Regulatory and effector B cells control scleroderma
Systemic sclerosis (SSc, also known as scleroderma), a connective tissue disorder of autoimmune etiology, is characterized by excessive fibrosis in the skin and various internal organs. More than 90 percent of SSc patients carry autoantibodies such as anti-DNA topoisomerase I, anti-centromere, and anti-RNA polymerase antibodies. In addition, B cell activating factor (BAFF) is present at elevated levels in patients with SSc and correlates with disease severity. Thus, B cells are considered to play a pathogenic role in SSc.
However, B cells play critical roles in multiple aspects of immunity since they not only mature into antibody-producing cells, but also present antigens and produce cytokines. Moreover, not all B cells promote the immune response; indeed, regulatory B cells (Bregs) and effector B cells (Beffs) are known to play opposing suppressive and stimulatory roles, respectively. Studies with human subjects and mouse models of autoimmune diseases have identified interleukin (IL)-10-producing Bregs as negative regulators of the immune response, inflammation, and autoimmunity. In contrast, cytokine-producing Beffs, especially those producing IL-6, positively modulate the immune response through the production of various cytokines. Here, we evaluated the role of IL-6-producing Beffs and IL-10-producing Bregs in the pathogenesis of scleroderma using B cell-specific cytokine-deficient mice.

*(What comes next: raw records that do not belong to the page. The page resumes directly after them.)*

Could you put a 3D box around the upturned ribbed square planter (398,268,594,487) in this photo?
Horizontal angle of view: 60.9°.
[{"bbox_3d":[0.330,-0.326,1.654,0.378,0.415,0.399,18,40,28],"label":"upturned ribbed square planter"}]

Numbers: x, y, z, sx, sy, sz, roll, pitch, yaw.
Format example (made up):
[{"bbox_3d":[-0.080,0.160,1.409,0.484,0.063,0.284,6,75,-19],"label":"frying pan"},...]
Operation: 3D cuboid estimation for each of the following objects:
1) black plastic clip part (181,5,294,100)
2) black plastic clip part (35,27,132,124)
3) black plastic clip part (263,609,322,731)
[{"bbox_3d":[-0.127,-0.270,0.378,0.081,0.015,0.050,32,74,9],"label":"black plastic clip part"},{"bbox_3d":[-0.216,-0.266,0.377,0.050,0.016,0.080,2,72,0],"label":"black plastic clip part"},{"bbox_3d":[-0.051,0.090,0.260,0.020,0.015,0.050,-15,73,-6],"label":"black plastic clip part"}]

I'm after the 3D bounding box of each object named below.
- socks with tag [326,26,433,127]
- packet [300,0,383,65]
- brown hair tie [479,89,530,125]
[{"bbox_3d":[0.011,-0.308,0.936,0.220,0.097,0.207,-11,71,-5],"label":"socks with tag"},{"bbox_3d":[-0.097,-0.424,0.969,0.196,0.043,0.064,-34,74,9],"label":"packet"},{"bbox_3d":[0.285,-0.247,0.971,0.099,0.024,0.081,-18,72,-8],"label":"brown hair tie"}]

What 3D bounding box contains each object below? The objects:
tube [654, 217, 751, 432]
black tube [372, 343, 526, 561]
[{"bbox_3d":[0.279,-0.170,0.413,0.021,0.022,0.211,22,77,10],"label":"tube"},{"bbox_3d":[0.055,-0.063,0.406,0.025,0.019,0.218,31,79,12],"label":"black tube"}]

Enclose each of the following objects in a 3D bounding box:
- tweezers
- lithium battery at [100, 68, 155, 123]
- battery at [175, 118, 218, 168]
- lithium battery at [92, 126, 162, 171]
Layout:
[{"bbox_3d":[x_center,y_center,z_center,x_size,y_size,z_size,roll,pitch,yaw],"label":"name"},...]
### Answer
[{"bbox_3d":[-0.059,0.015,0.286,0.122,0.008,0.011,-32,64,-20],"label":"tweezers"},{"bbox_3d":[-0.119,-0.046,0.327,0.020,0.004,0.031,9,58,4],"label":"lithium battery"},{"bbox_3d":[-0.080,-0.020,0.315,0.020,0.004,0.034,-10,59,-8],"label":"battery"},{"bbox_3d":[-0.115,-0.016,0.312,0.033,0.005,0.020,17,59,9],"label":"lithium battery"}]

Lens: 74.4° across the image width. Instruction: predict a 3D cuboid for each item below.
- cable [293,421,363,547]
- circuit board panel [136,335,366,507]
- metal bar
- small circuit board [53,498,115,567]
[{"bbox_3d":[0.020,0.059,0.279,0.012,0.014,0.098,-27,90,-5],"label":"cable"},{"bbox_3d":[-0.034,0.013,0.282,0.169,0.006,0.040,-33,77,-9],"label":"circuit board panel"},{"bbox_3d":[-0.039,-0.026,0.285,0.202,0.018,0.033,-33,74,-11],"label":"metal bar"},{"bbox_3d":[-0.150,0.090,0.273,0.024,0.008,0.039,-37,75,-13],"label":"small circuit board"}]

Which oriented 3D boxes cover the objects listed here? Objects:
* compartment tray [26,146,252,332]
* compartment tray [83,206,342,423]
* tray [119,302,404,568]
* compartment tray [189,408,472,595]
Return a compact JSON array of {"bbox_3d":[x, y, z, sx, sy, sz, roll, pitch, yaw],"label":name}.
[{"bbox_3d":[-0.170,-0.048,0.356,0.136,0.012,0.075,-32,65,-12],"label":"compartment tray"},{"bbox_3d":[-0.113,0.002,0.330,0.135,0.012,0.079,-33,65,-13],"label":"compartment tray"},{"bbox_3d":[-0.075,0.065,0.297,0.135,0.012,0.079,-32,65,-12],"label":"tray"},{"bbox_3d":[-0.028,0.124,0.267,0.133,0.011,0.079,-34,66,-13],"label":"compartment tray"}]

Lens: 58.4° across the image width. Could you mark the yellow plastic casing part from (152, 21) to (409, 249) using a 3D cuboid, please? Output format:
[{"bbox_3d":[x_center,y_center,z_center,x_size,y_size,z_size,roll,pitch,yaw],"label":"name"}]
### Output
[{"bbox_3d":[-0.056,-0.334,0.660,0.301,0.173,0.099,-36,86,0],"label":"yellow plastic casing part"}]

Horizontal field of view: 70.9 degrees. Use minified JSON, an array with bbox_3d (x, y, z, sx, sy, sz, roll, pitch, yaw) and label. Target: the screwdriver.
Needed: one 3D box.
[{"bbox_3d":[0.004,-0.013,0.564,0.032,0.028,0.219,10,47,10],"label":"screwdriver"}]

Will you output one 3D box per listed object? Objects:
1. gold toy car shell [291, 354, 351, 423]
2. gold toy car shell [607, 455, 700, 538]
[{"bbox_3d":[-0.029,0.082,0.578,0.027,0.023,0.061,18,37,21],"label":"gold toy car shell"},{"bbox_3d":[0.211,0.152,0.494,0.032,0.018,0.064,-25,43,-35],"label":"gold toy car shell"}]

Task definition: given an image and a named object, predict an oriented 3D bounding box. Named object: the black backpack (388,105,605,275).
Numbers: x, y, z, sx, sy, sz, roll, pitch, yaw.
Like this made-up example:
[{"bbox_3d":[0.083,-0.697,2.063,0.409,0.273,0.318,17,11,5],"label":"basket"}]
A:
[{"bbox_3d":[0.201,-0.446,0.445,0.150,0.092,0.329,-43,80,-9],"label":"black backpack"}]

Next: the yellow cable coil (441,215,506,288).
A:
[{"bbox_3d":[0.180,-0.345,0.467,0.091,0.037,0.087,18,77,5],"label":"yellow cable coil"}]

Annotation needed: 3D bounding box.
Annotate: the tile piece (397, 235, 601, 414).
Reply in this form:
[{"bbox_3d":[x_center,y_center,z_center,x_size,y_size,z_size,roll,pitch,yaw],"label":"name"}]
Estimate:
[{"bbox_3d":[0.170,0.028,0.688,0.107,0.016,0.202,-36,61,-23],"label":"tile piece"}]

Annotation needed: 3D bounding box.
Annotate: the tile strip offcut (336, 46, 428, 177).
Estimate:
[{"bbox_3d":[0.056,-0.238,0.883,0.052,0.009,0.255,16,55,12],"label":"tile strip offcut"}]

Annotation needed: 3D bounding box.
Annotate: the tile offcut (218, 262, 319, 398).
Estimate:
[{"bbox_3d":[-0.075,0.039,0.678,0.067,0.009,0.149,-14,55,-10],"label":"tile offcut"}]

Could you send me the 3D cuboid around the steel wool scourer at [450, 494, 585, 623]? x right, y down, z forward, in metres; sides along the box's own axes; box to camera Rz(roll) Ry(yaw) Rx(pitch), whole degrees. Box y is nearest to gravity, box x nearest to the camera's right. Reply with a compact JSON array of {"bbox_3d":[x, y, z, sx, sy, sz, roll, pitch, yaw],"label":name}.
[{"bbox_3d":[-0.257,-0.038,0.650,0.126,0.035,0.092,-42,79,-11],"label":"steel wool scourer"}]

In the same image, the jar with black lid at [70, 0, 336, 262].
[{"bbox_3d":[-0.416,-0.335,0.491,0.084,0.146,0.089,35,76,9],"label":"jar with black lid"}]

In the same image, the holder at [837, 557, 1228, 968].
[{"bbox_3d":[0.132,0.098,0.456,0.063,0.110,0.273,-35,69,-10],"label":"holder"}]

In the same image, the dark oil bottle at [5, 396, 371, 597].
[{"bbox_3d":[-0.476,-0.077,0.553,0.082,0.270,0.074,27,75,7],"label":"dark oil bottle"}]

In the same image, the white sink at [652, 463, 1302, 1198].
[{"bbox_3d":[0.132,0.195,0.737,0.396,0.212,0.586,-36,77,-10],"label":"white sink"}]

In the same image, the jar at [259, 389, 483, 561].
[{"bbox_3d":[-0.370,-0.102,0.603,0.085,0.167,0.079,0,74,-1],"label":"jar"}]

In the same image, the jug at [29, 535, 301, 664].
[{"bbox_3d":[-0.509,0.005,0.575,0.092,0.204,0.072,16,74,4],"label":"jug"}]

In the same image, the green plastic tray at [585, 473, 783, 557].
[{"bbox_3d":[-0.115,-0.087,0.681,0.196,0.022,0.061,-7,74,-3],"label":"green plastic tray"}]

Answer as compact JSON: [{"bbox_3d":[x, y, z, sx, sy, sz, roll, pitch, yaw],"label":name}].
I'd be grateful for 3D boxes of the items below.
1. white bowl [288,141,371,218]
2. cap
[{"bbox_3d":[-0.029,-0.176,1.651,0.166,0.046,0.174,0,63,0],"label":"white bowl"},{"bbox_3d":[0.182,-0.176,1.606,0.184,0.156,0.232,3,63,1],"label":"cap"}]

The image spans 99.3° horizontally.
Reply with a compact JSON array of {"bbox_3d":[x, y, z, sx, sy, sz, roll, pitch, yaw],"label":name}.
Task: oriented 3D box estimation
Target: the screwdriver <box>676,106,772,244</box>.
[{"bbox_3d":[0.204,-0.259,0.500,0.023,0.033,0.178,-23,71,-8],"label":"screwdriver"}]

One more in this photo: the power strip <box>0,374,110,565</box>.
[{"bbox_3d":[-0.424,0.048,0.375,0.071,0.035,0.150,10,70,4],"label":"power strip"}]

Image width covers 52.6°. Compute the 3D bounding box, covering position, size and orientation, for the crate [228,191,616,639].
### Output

In mice with bleomycin-induced scleroderma, serum levels of IL-6, but not IL-10, increased in parallel with the development of fibrosis. The number of IL-6-producing Beffs also increased in the spleen and the inflamed skin of mice with scleroderma compared with control mice. Skin and lung fibrosis was attenuated in B cell-specific IL-6-deficient mice, whereas fibrosis was exacerbated in B cell-specific IL-10-deficient mice. Stimulation of splenocytes isolated from naive mice with BAFF caused expansion of Beffs and decreased the number of Bregs, while addition of a BAFF antagonist had the opposite effect. Finally, administration of a BAFF antagonist to mice with scleroderma attenuated the skin and lung fibrosis by modulating the balance of Bregs and Beffs.
The current study indicates that B cells play reciprocal roles in the pathogenesis of SSc, exhibiting both pathogenic and protective functions. Some therapeutic success in SSc has been achieved by targeting B cells. B cell depletion with rituximab, a pan-B cell-depleting anti-CD20 antibody, has shown beneficial effects on skin and lung fibrosis in SSc patients. However, a phase III randomized controlled study will be required to confirm the efficacy and safety of rituximab for these patients. Two large randomized controlled trials of rituximab have been conducted in patients with systemic lupus erythematosus (SLE); however, both trials failed to achieve the primary endpoints.
Our present findings suggest that these failures may have been due to dual depletion of both Beffs and Bregs by rituximab. Thus, the outcome of pan-B cell depletion may depend on the balance between Beffs and Bregs in each patient. In contrast to rituximab, the anti-BAFF antibody belimumab showed efficacy in phase III trials of patients with SLE and has been approved by the US Food and Drug Administration. Our results may explain why partial B cell depletion with BAFF inhibition is superior to pan-B cell depletion with a CD20 antibody, since BAFF inhibition selectively depletes Beffs while sparing Bregs. Finally, the results of the current study also suggest that BAFF inhibition and strategic alteration in the balance of Bregs and Beffs could be a potential therapeutic strategy for SSc.